0= no line, 1=solid, 2=dashed, 3=dotted, 4=dotdash, 5=longdash, 6=twodash

We are close!

Assign the graph to a variable

p <- murders |> ggplot(aes(population/10^6, total, label = abb)) +   
  geom_text(nudge_x = 0.05) + 
  scale_x_log10() +
  scale_y_log10() +
  labs(x = "Populations in millions (log scale)", 
       y = "Total number of murders (log scale)", 
       title = "US Gun Murders in 2010",
       color = "Region") +
  geom_point(aes(col = region), size = 3) +
  geom_abline(intercept = log10(r), lty = 2, color = "darkgrey")

Add-on packages

  • The dslabs package can define the look used in the textbook:
ds_theme_set()
  • Many other themes are added by the package ggthemes.

Add-on packages

ggthemes provides pre-designed themes.

library(ggthemes)
p + theme_economist()

theme_Fivethirtyeight()

Here is the FiveThirtyEight theme:

p + theme_fivethirtyeight()

theme_excel()

maybe not a good one!

p + theme_excel()

theme_starwars()

ThemePark provides fun themes:

library(ThemePark)
p + theme_starwars()

theme_barbie()

This is a fan favorite:

p + theme_barbie()

geom_text_repel()

  • To avoid the state abbreviations being on top of each other we can use the ggrepel package.

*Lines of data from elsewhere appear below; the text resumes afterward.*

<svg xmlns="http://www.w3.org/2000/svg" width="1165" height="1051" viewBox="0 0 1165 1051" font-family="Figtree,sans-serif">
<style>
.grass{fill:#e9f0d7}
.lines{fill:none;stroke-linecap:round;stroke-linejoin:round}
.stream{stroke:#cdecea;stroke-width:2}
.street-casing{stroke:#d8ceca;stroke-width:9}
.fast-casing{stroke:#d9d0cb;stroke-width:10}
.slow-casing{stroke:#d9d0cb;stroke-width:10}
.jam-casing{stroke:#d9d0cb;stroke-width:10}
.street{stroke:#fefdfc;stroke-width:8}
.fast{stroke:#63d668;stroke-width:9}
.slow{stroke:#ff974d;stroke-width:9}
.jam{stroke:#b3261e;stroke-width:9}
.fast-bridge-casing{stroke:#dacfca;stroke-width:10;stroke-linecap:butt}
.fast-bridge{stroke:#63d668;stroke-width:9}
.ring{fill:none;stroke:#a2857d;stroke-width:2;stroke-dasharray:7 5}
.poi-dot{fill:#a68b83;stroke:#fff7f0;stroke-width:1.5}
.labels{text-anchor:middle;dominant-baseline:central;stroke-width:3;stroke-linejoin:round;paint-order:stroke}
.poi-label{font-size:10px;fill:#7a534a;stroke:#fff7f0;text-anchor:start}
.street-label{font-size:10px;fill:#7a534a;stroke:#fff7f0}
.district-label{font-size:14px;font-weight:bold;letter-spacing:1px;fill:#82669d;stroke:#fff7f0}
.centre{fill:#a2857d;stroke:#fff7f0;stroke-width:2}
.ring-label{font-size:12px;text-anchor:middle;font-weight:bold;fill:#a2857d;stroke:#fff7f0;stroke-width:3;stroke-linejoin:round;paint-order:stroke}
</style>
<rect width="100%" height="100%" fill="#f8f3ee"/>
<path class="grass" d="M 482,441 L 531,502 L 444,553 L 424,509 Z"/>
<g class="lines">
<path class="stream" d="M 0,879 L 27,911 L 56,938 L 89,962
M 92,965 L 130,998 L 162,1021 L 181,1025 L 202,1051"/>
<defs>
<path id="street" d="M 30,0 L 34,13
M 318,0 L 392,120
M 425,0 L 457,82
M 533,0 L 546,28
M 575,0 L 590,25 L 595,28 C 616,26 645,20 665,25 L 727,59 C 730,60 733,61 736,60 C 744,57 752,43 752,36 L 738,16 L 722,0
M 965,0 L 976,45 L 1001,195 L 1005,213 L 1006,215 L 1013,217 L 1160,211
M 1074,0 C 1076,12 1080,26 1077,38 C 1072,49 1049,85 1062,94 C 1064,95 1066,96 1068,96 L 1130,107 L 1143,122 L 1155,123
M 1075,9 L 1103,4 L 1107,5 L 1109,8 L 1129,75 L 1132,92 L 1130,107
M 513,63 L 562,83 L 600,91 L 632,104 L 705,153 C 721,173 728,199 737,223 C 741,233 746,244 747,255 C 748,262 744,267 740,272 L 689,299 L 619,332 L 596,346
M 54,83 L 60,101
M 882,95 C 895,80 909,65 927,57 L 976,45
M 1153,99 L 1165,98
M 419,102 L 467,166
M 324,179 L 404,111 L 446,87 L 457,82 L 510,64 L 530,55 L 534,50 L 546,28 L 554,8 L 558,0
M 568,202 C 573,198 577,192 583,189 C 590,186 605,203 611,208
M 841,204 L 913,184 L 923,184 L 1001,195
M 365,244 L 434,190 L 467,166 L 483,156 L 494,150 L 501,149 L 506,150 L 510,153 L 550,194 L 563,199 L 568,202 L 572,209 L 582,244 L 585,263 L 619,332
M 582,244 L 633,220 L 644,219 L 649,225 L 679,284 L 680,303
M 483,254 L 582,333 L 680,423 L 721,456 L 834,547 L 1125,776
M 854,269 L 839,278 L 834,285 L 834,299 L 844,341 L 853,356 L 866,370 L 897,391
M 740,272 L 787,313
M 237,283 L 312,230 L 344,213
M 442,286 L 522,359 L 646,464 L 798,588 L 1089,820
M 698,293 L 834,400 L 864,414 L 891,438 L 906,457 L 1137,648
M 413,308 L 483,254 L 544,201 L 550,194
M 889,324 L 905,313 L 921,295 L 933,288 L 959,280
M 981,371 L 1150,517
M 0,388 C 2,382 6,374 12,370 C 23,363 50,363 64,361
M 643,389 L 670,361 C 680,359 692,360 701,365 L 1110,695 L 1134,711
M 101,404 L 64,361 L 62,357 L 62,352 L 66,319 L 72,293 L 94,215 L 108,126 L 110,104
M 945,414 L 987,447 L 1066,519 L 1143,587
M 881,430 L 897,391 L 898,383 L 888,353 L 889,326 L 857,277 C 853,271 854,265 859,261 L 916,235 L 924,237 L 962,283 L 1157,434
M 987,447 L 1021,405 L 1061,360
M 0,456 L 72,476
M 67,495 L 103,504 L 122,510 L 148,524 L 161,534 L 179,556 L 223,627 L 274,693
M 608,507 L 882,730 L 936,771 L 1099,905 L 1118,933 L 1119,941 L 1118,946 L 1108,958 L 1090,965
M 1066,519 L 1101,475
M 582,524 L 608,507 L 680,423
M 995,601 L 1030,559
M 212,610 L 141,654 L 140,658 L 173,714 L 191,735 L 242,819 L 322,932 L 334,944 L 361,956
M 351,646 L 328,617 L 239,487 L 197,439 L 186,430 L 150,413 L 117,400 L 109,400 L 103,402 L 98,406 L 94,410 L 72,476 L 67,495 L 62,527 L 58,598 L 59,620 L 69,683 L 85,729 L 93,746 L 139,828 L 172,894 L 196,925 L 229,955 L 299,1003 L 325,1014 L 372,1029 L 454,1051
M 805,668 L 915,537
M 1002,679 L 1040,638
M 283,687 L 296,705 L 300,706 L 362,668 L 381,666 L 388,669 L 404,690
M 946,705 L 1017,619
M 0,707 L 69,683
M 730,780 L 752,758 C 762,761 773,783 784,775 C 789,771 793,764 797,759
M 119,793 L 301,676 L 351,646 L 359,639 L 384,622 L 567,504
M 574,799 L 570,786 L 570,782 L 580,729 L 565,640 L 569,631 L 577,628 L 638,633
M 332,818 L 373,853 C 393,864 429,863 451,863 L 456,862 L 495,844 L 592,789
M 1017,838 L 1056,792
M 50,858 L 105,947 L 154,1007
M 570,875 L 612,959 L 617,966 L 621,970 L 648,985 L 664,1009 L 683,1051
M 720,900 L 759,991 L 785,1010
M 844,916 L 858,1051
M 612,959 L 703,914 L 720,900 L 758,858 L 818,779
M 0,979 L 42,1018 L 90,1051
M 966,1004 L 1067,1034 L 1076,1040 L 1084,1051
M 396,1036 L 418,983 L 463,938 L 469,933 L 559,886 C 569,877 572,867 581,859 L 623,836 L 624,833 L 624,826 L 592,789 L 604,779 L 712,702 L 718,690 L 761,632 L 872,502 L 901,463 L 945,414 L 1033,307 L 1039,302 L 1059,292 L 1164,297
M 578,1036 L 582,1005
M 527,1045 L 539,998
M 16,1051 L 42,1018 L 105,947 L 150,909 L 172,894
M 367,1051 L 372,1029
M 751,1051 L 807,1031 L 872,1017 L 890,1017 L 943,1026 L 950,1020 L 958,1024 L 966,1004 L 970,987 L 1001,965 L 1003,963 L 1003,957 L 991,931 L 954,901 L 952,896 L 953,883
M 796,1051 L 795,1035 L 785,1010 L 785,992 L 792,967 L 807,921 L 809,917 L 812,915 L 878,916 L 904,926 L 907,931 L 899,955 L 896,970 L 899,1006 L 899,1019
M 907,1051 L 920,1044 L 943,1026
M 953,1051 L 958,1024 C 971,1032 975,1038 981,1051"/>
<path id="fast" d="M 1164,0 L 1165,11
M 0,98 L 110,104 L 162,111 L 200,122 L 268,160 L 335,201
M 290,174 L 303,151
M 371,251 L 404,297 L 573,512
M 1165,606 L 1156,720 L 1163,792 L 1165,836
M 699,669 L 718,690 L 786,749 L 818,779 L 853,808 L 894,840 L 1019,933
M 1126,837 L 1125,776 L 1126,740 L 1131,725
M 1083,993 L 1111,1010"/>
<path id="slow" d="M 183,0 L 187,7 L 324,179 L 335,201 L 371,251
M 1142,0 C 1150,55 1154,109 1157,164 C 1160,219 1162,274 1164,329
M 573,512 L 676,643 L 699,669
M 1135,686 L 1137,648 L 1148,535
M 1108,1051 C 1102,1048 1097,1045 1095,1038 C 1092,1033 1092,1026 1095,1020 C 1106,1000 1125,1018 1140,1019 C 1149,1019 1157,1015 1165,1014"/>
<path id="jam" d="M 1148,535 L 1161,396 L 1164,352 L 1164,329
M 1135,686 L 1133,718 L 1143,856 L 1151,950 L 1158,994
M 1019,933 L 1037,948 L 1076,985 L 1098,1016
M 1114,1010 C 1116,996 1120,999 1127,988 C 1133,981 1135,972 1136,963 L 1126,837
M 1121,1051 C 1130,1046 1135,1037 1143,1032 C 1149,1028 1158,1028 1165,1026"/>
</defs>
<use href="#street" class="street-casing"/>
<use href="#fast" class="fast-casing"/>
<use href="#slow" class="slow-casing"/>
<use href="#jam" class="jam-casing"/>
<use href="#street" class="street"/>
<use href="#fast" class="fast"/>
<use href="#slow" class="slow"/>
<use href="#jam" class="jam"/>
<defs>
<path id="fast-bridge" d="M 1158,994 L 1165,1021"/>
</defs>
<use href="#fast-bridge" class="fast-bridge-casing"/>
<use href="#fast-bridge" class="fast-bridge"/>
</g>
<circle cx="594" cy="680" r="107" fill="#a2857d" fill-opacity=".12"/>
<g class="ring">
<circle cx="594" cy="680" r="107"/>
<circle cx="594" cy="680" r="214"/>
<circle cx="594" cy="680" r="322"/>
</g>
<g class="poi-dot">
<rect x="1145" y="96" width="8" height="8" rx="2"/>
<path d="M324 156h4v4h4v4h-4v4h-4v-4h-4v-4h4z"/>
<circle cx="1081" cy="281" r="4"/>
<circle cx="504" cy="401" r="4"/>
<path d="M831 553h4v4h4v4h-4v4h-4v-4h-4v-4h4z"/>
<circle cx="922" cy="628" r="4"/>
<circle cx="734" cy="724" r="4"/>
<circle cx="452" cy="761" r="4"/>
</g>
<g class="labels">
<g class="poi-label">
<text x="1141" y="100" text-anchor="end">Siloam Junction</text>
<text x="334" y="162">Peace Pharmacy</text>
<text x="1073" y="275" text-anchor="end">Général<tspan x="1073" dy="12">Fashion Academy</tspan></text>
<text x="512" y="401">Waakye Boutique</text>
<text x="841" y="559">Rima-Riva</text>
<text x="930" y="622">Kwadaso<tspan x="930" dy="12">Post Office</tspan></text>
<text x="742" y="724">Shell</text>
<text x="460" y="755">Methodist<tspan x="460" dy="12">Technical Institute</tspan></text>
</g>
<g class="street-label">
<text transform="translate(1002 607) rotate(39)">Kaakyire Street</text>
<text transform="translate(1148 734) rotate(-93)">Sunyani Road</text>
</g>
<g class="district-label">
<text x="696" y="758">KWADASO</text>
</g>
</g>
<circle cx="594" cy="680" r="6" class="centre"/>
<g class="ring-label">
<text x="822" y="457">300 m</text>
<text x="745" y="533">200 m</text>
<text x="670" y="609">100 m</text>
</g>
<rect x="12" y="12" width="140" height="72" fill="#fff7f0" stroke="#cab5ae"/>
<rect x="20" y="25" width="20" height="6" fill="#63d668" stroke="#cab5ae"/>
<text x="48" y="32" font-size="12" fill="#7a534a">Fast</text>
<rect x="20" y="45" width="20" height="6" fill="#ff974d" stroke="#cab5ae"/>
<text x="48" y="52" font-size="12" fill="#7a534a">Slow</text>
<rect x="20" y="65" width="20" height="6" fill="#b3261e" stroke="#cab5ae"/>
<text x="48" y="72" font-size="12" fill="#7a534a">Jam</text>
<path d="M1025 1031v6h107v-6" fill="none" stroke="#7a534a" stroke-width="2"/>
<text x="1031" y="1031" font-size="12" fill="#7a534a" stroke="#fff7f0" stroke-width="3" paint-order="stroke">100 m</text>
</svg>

  • We change the layer geom_text(nudge_x = 0.05) to geom_text_repel()

Putting it all together

library(ggthemes)
library(ggrepel)

r <- murders |> 
  summarize(rate = sum(total) /  sum(population) * 10^6) |>
  pull(rate)

murders |> ggplot(aes(population/10^6, total, label = abb)) +   
  geom_abline(intercept = log10(r), lty = 2, color = "darkgrey") +
  geom_point(aes(col = region), size = 3) +
  geom_text_repel() + 
  scale_x_log10() +
  scale_y_log10() +
  labs(x = "Populations in millions (log scale)", 
       y = "Total number of murders (log scale)", 
       title = "US Gun Murders in 2010",
       color = "Region") +
  theme_economist()

Grids of plots

  • We often want to put plots next to each other.

  • The gridExtra package permits us to do that:

library(gridExtra)
p1 <- murders |> 
  ggplot(aes(log10(population))) + 
  geom_histogram()
p2 <- murders |> 
  ggplot(aes(log10(population), log10(total))) + 
  geom_point()
grid.arrange(p1, p2, ncol = 2)

Other packages for grids of plots

  • cowplot: A versatile package designed for publication-quality plots, offering seamless integration with ggplot2.

  • ggpubr: Provides user-friendly functions for combining and annotating ggplot2 plots with minimal effort.